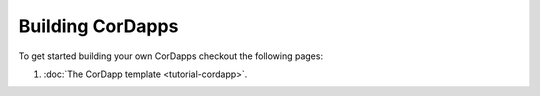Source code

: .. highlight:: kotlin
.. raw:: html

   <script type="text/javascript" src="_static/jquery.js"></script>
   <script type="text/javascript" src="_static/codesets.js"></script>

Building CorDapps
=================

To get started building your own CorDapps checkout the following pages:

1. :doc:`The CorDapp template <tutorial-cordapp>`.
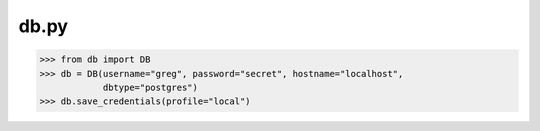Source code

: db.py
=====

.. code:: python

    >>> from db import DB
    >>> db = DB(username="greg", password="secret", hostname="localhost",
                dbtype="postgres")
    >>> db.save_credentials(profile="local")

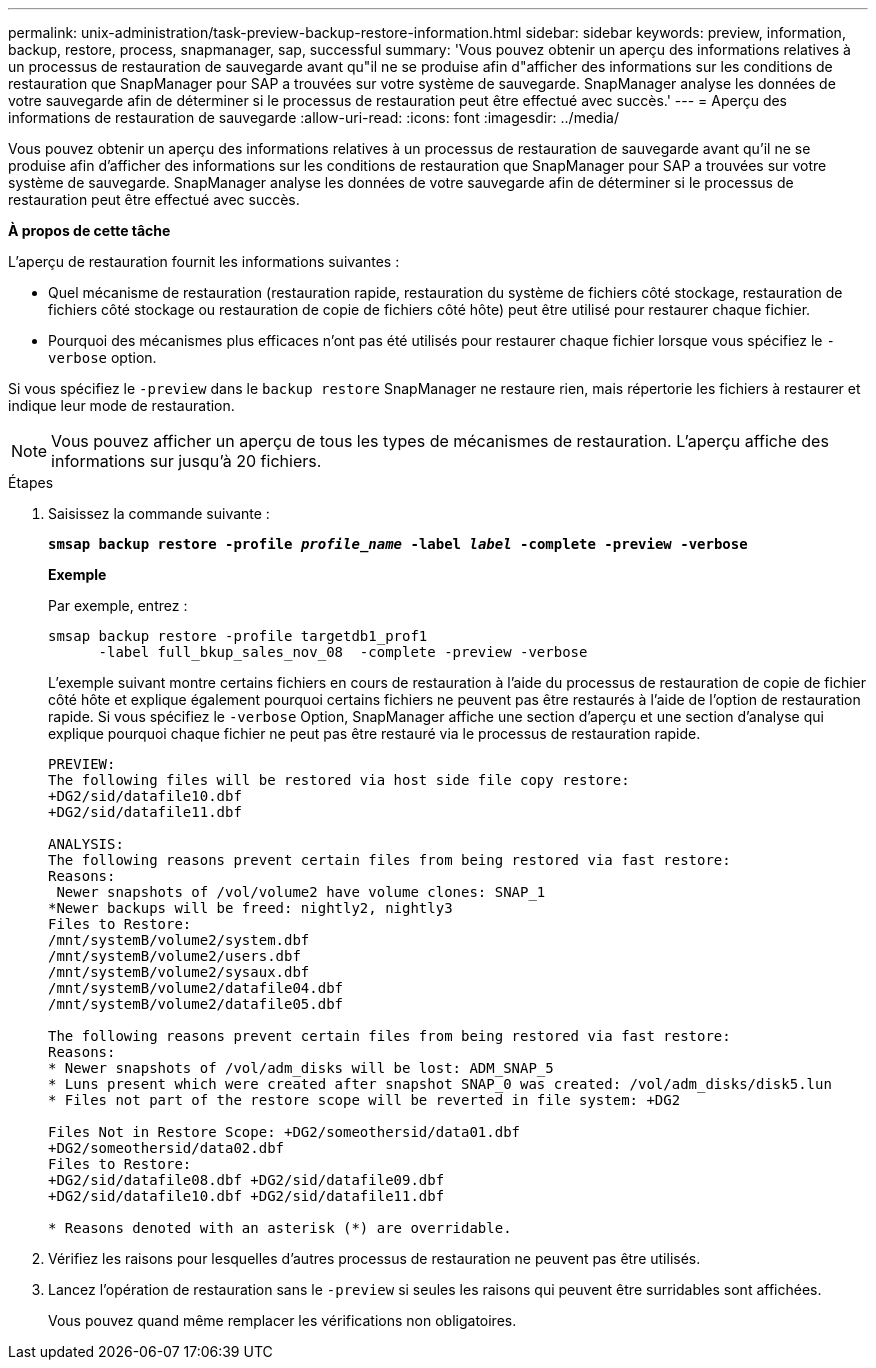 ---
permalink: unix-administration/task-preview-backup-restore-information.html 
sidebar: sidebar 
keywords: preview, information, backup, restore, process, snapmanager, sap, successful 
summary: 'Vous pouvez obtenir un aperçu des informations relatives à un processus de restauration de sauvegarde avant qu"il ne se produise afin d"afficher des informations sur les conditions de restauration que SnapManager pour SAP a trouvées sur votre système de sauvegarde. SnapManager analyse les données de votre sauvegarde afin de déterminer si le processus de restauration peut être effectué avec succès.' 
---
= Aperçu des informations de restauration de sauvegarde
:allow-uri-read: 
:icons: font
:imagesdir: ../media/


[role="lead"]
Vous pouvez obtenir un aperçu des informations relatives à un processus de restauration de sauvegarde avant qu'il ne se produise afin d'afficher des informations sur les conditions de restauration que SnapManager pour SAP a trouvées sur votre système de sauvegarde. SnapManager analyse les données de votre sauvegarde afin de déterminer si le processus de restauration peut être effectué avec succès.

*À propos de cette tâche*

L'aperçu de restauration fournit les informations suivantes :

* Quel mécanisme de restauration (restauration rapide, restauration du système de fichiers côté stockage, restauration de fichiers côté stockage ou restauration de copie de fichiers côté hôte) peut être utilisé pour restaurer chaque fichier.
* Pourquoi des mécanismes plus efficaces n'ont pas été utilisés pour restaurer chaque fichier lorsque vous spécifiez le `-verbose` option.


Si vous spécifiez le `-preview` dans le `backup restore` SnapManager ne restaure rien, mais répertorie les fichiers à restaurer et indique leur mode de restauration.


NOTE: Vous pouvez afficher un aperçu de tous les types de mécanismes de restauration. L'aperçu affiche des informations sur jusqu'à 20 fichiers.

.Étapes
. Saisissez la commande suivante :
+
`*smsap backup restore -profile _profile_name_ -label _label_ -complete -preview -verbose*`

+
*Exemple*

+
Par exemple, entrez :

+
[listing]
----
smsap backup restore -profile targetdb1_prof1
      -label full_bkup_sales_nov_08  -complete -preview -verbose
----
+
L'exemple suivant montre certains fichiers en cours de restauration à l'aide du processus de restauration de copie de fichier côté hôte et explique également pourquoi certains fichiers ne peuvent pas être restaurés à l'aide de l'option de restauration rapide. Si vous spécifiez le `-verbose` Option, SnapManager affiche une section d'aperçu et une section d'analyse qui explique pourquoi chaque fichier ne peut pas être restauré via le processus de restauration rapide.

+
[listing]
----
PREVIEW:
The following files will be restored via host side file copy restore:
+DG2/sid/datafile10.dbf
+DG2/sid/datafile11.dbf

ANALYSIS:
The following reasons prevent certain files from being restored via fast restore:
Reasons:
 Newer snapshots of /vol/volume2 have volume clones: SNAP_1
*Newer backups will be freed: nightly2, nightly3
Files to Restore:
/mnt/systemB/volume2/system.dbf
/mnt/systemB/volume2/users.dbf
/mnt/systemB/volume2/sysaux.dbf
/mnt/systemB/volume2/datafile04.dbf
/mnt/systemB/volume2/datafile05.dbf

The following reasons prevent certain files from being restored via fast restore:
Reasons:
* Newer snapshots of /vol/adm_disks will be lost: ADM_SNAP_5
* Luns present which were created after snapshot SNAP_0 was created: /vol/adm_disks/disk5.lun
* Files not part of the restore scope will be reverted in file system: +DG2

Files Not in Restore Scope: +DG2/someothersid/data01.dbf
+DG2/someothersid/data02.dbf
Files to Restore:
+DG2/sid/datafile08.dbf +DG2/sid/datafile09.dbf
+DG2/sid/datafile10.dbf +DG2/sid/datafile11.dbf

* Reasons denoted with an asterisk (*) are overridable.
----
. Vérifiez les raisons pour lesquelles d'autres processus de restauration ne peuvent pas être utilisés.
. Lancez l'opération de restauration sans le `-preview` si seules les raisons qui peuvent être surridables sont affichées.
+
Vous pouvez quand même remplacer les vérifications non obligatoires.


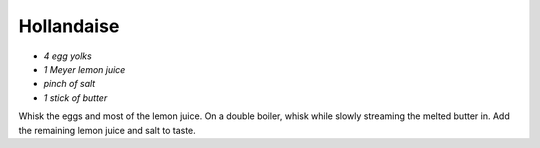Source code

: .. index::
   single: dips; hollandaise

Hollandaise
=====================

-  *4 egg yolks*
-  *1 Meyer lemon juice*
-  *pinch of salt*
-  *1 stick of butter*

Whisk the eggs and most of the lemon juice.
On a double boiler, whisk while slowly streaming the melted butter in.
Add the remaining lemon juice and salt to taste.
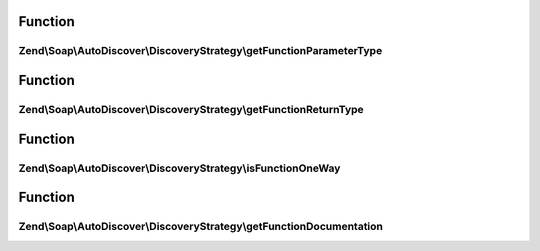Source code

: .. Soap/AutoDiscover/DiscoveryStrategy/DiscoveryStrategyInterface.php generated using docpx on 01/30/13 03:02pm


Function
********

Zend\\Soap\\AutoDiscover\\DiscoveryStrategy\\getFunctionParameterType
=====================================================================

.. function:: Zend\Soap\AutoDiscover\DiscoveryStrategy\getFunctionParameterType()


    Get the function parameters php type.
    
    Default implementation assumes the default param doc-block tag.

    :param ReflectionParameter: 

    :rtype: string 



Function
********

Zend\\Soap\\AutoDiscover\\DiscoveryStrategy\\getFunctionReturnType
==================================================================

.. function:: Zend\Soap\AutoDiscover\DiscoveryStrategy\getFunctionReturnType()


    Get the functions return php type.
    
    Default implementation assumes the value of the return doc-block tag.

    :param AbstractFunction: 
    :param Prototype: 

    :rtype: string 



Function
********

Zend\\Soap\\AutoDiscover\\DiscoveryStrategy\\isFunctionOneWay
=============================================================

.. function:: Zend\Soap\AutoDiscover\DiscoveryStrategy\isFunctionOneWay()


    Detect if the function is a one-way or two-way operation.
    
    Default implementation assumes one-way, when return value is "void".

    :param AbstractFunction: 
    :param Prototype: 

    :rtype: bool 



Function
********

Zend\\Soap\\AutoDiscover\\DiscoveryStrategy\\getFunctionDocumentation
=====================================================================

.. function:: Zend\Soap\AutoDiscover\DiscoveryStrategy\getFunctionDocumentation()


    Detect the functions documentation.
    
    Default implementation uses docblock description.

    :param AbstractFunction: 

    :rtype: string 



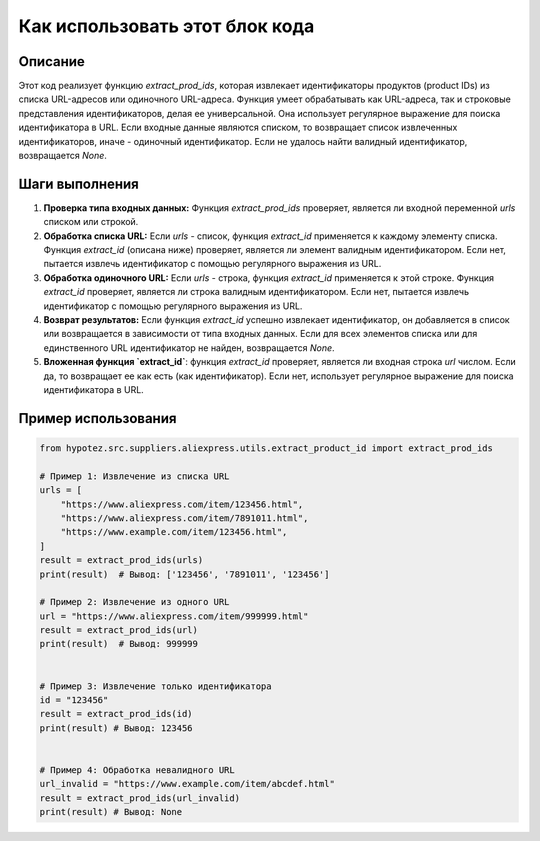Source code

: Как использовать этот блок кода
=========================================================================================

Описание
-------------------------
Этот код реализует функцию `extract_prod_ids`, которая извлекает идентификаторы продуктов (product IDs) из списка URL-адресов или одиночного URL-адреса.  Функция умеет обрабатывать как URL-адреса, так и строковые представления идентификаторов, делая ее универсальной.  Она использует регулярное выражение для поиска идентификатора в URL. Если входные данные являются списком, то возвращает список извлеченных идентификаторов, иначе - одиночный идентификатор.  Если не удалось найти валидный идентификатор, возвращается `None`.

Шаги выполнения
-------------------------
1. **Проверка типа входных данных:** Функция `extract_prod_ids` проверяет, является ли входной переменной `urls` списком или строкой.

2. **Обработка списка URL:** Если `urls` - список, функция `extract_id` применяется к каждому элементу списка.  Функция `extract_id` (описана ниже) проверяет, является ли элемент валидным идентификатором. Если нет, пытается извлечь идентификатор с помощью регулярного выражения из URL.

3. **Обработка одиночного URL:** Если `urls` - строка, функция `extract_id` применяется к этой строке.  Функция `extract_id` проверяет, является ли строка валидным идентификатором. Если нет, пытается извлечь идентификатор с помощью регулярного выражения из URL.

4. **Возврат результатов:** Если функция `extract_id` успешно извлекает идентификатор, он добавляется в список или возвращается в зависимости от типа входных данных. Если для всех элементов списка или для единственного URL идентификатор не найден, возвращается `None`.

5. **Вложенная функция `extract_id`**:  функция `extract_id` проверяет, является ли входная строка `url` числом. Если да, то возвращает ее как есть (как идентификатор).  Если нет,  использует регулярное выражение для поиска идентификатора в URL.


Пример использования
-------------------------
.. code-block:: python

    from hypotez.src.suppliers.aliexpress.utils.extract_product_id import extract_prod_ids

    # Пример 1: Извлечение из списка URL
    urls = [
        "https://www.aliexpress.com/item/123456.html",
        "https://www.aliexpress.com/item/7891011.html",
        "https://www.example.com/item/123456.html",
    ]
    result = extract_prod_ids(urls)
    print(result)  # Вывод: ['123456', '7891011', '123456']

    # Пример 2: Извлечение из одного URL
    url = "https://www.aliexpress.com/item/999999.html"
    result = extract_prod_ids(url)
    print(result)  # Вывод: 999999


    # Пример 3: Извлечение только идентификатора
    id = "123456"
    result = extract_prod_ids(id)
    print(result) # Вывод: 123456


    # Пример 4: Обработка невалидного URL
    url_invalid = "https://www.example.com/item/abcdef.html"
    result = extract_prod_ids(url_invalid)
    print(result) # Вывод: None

────────────────────────────────────────

▸ **What is needed**
Each line of the data in which the string "someothersid" appears needs to be copied.

▸ **Task solution**
Files Not in Restore Scope: +DG2/someothersid/data01.dbf
+DG2/someothersid/data02.dbf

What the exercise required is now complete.